Dallas Faces Massive Uphill Climb to Reduce Poverty

A little more than four years ago, in February 2014, Dallas Mayor Mike Rawlings launched the Mayor's Task Force on Poverty, telling a United Way lunch crowd that he'd been preaching too much and doing to little to change the economic inequality in the city he's led since 2011.

On Monday, that task force issued its latest reports, and while Dallas has seen significant changes in its priorities since Rawlings decided to attack the issue, poverty remains as intractable in the city as ever. It was clear, however, that some of the city's newest leaders are thinking about the issue in more progressive ways.

According to the task force, Dallas continues to lag behind other cities in North Texas and around the United States when it comes to income level. Almost 23 percent of Dallas residents have incomes below the federal poverty level — $24,300 for a family of four in 2016, the latest year for which comprehensive data is available — a higher number than in Houston, San Antonio, Fort Worth and Austin. Dallas has the second-highest child-poverty level in the United States, with 35.6 percent of kids in the city living below the poverty line.
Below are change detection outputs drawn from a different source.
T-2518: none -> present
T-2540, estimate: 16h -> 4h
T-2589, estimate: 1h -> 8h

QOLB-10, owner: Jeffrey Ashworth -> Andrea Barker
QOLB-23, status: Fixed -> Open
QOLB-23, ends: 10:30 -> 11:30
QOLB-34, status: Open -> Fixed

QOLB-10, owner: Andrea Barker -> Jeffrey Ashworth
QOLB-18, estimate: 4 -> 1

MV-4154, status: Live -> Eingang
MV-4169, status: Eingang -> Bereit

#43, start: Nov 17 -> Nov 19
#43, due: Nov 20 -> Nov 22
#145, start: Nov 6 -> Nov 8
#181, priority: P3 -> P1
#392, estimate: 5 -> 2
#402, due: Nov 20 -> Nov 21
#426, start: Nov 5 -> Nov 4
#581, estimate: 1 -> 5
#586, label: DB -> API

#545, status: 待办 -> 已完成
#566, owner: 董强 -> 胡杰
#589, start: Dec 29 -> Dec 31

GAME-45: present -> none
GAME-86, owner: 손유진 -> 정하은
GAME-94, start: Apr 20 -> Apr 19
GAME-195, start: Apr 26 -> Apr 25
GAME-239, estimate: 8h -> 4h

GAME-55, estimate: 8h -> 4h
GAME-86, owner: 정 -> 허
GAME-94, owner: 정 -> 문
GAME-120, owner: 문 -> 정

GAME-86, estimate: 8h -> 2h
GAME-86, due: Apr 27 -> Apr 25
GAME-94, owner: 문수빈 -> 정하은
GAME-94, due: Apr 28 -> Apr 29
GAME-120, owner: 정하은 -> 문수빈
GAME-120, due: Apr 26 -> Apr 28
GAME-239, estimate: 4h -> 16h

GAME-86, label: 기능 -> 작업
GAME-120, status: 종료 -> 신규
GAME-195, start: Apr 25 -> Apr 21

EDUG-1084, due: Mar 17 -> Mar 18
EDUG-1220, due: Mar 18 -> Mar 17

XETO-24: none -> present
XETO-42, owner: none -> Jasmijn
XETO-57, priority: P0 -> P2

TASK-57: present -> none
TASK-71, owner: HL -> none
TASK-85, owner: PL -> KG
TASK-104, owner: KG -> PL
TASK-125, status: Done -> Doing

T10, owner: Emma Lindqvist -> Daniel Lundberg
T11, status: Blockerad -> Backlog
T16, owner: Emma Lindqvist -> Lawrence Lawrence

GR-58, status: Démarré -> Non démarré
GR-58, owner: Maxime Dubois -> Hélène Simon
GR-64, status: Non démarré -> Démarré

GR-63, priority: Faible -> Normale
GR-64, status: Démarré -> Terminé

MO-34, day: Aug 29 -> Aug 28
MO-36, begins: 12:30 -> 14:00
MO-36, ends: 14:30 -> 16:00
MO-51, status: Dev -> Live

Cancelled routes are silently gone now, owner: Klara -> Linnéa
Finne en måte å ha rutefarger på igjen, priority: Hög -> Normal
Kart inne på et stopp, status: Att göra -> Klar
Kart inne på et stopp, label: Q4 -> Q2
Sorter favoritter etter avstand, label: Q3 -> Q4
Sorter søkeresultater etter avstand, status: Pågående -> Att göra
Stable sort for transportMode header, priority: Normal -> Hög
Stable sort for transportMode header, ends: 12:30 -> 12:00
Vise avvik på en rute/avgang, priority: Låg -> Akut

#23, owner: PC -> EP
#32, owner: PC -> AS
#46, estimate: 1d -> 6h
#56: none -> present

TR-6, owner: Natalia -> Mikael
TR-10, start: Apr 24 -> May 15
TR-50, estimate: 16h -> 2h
One of the reasons Dallas' numbers are worse, according to Theresa O'Donnell, the city's chief resiliency officer and a member of the task force, is because the city has essentially lost its middle class over the last couple of decades. While other cities like San Antonio and Houston have annexed communities on their borders, Dallas is ringed by independent suburbs that attract North Texans who would otherwise be the buffer between the city's working poor and its wealthy.